[Data for review Boundary: Start]

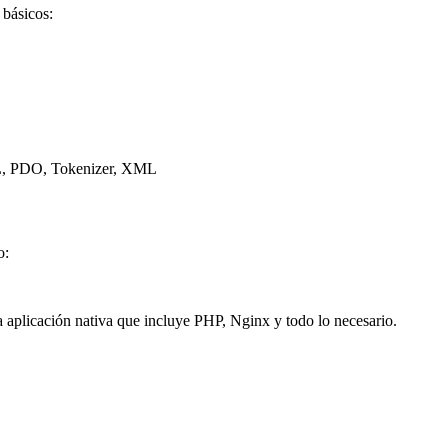
 básicos:
L, PDO, Tokenizer, XML
o:
 aplicación nativa que incluye PHP, Nginx y todo lo necesario.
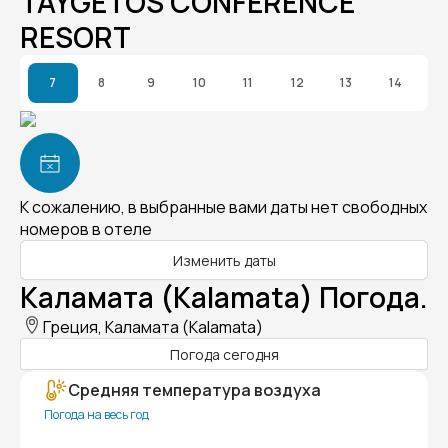
TAYGETOS CONFERENCE
RESORT
7
8
9
10
11
12
13
14
К сожалению, в выбранные вами даты нет свободных
номеров в отеле
Изменить даты
Каламата (Kalamata) Погода.
Греция, Каламата (Kalamata)
Погода сегодня
Средняя температура воздуха
Погода на весь год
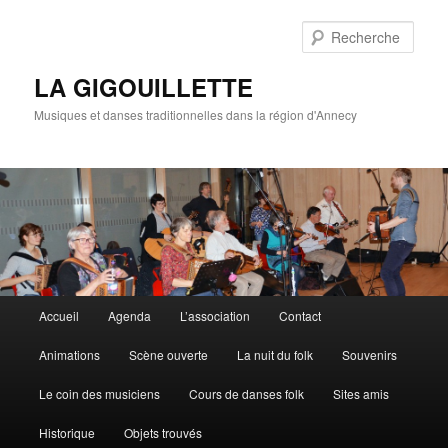
Rech
LA GIGOUILLETTE
Musiques et danses traditionnelles dans la région d'Annecy
Menu principal
Accueil
Agenda
L’association
Contact
Aller au contenu principal
Aller au contenu secondaire
Animations
Scène ouverte
La nuit du folk
Souvenirs
Le coin des musiciens
Cours de danses folk
Sites amis
Historique
Objets trouvés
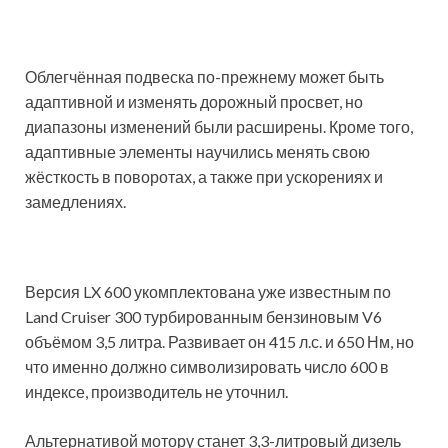
Облегчённая подвеска по-прежнему может быть
адаптивной и изменять дорожный просвет, но
диапазоны изменений были расширены. Кроме того,
адаптивные элементы научились менять свою
жёсткость в поворотах, а также при ускорениях и
замедлениях.
Версия LX 600 укомплектована уже известным по
Land Cruiser 300 турбированным бензиновым V6
объёмом 3,5 литра. Развивает он 415 л.с. и 650 Нм, но
что именно должно символи­зировать число 600 в
индексе, производитель не уточнил.
Альтернативой мотору станет 3,3-литровый дизель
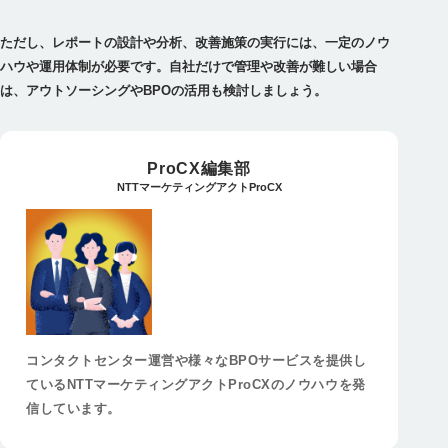
ただし、レポートの設計や分析、改善施策の実行には、一定のノウ
ハウや運用体制が必要です。自社だけで管理や改善が難しい場合
は、アウトソーシングやBPOの活用も検討しましょう。
ProCX編集部
NTTマーケティングアクトProCX
コンタクトセンター運営や様々なBPOサービスを提供し
ているNTTマーケティングアクトProCXのノウハウを発
信しています。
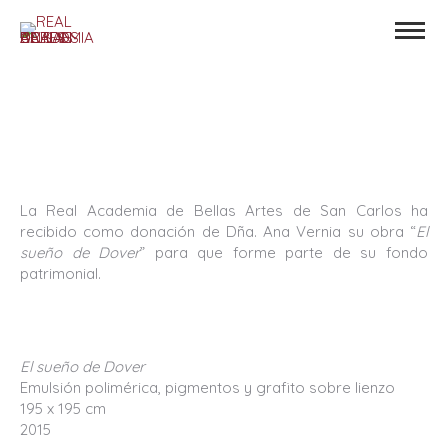
La Real Academia de Bellas Artes de San Carlos ha
recibido como donación de Dña. Ana Vernia su obra “
El
sueño de Dover
” para que forme parte de su fondo
patrimonial.
El sueño de Dover
Emulsión polimérica, pigmentos y grafito sobre lienzo
195 x 195 cm
2015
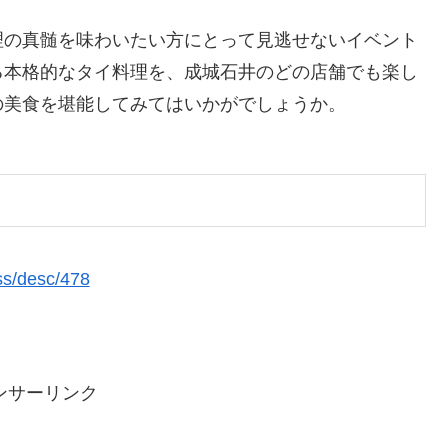
理の真髄を味わいたい方にとって見逃せないイベント
る本格的なタイ料理を、成城石井のどの店舗でも楽し
の美食を堪能してみてはいかがでしょうか。
ess/desc/478
ンサーリンク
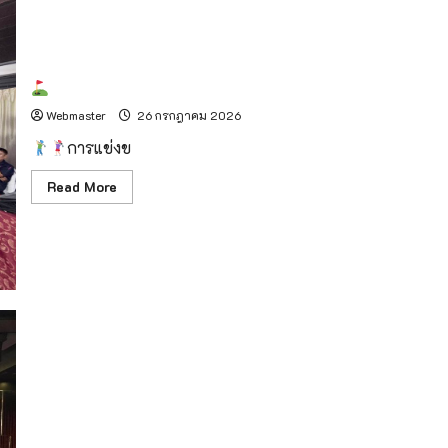
กับ
ศูนย์การค้า
เซ็นทรัล
เชียงใหม่
จัด
งาน
สมาคมกอล์ฟรีสอร์ทภาคเหนือ
“Healthy
Family
Webmaster
26 กรกฎาคม 2026
Expo
2026”
การแข่งข
ฉลอง
ครบ
รอบ
Read
Read More
33
more
ปี
about
ภาย
ใต้
สมาคม
แนวคิด
กอล์ฟ
“Growing
รีสอร์ท
Healthy
ภาค
Together”
เหนือ
สนามกอล์ฟในเครือกัซซัน เข้าร่วมประชุมเชิงปฏิบัติการ AI ยก
ระดับอุตสาหกรรมโรงแรมและการท่องเที่ยว สู่การแข่งขันในยุค
ดิจิทัล โดย สมาคมโรงแรมไทยภาคเหนือ (ตอนบน)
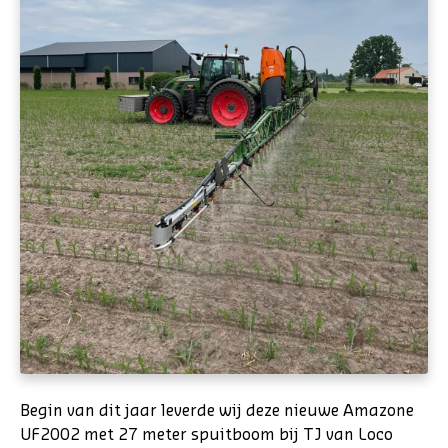
Begin van dit jaar leverde wij deze nieuwe Amazone
UF2002 met 27 meter spuitboom bij TJ van Loco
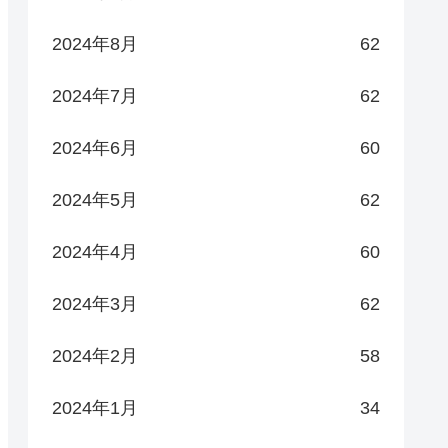
2024年8月
62
2024年7月
62
2024年6月
60
2024年5月
62
2024年4月
60
2024年3月
62
2024年2月
58
2024年1月
34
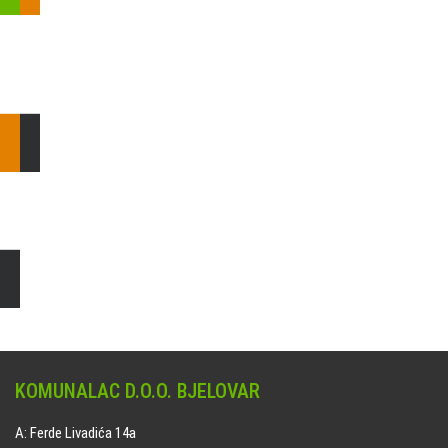
Pošaljite nam upit ili nazovite!
Odgovorit ćemo Vam u
najkraćem mogućem roku.
E: komunalac@komunalac-bj.hr
T: 043/622-100
Čišćenje i uređenje grobnih mjesta
Naručite online jedan od ponuđenih paketa. usluga je dostupna
na svim grobljima kojima upravlja Komunalac d.o.o. Bjelovar.
KOMUNALAC D.O.O. BJELOVAR
A: Ferde Livadića 14a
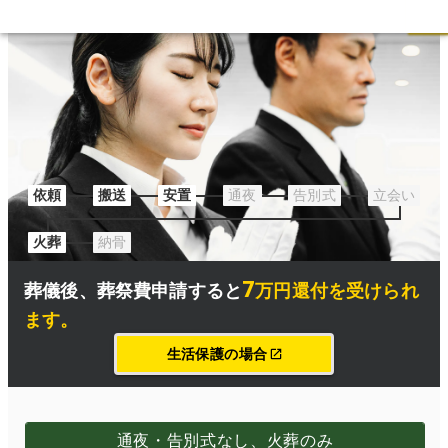
葬祭費の申請についてはこちら
依頼
搬送
安置
通夜
告別式
立会い
火葬
納骨
7
葬儀後、
葬祭費申請
すると
万円還付を受けられ
ます
。
生活保護の場合
通夜・告別式なし、火葬のみ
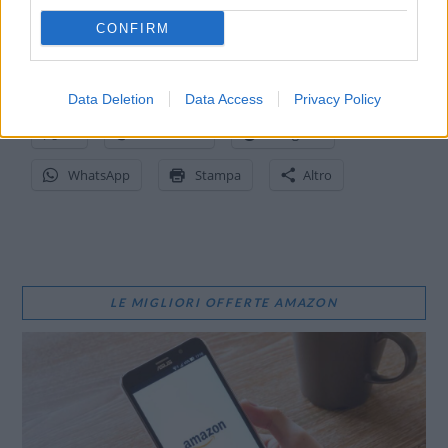
pericolo per l’invio delle segnalazioni alle forze dell’ordine.
CONFIRM
CONDIVIDI QUESTO ARTICOLO:
E-mail
LinkedIn
Facebook
Data Deletion
Data Access
Privacy Policy
X
Mastodon
Telegram
WhatsApp
Stampa
Altro
LE MIGLIORI OFFERTE AMAZON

[Data for review Boundary: End]

Task goal: Reproduce, line for line, the text read from each of the records above. Leave the pictures out of your answer.

Your response:
 básicos:
L, PDO, Tokenizer, XML
o:
 aplicación nativa que incluye PHP, Nginx y todo lo necesario.
TAYGETOS CONFERENCE
RESORT
7
8
9
10
11
12
13
14
К сожалению, в выбранные вами даты нет свободных
номеров в отеле
Изменить даты
Каламата (Kalamata) Погода.
Греция, Каламата (Kalamata)
Погода сегодня
Средняя температура воздуха
Погода на весь год
Rech
LA GIGOUILLETTE
Musiques et danses traditionnelles dans la région d'Annecy
Menu principal
Accueil
Agenda
L’association
Contact
Aller au contenu principal
Aller au contenu secondaire
Animations
Scène ouverte
La nuit du folk
Souvenirs
Le coin des musiciens
Cours de danses folk
Sites amis
Historique
Objets trouvés
Облегчённая подвеска по-прежнему может быть
адаптивной и изменять дорожный просвет, но
диапазоны изменений были расширены. Кроме того,
адаптивные элементы научились менять свою
жёсткость в поворотах, а также при ускорениях и
замедлениях.
Версия LX 600 укомплектована уже известным по
Land Cruiser 300 турбированным бензиновым V6
объёмом 3,5 литра. Развивает он 415 л.с. и 650 Нм, но
что именно должно символи­зировать число 600 в
индексе, производитель не уточнил.
Альтернативой мотору станет 3,3-литровый дизель
ただし、レポートの設計や分析、改善施策の実行には、一定のノウ
ハウや運用体制が必要です。自社だけで管理や改善が難しい場合
は、アウトソーシングやBPOの活用も検討しましょう。
ProCX編集部
NTTマーケティングアクトProCX
コンタクトセンター運営や様々なBPOサービスを提供し
ているNTTマーケティングアクトProCXのノウハウを発
信しています。
La Real Academia de Bellas Artes de San Carlos ha
recibido como donación de Dña. Ana Vernia su obra “
El
sueño de Dover
” para que forme parte de su fondo
patrimonial.
El sueño de Dover
Emulsión polimérica, pigmentos y grafito sobre lienzo
195 x 195 cm
2015
理の真髄を味わいたい方にとって見逃せないイベント
る本格的なタイ料理を、成城石井のどの店舗でも楽し
の美食を堪能してみてはいかがでしょうか。
ess/desc/478
ンサーリンク
กับ
ศูนย์การค้า
เซ็นทรัล
เชียงใหม่
จัด
งาน
สมาคมกอล์ฟรีสอร์ทภาคเหนือ
“Healthy
Family
Webmaster
26 กรกฎาคม 2026
Expo
2026”
การแข่งข
ฉลอง
ครบ
รอบ
Read
Read More
33
more
ปี
about
ภาย
ใต้
สมาคม
แนวคิด
กอล์ฟ
“Growing
รีสอร์ท
Healthy
ภาค
Together”
เหนือ
สนามกอล์ฟในเครือกัซซัน เข้าร่วมประชุมเชิงปฏิบัติการ AI ยก
ระดับอุตสาหกรรมโรงแรมและการท่องเที่ยว สู่การแข่งขันในยุค
ดิจิทัล โดย สมาคมโรงแรมไทยภาคเหนือ (ตอนบน)
Begin van dit jaar leverde wij deze nieuwe Amazone
UF2002 met 27 meter spuitboom bij TJ van Loco
2024年8月
62
2024年7月
62
2024年6月
60
2024年5月
62
2024年4月
60
2024年3月
62
2024年2月
58
2024年1月
34
Pošaljite nam upit ili nazovite!
Odgovorit ćemo Vam u
najkraćem mogućem roku.
E: komunalac@komunalac-bj.hr
T: 043/622-100
Čišćenje i uređenje grobnih mjesta
Naručite online jedan od ponuđenih paketa. usluga je dostupna
na svim grobljima kojima upravlja Komunalac d.o.o. Bjelovar.
KOMUNALAC D.O.O. BJELOVAR
A: Ferde Livadića 14a
葬祭費の申請についてはこちら
依頼
搬送
安置
通夜
告別式
立会い
火葬
納骨
7
葬儀後、
葬祭費申請
すると
万円還付を受けられ
ます
。
生活保護の場合
通夜・告別式なし、火葬のみ
pericolo per l’invio delle segnalazioni alle forze dell’ordine.
CONFIRM
CONDIVIDI QUESTO ARTICOLO:
E-mail
LinkedIn
Facebook
Data Deletion
Data Access
Privacy Policy
X
Mastodon
Telegram
WhatsApp
Stampa
Altro
LE MIGLIORI OFFERTE AMAZON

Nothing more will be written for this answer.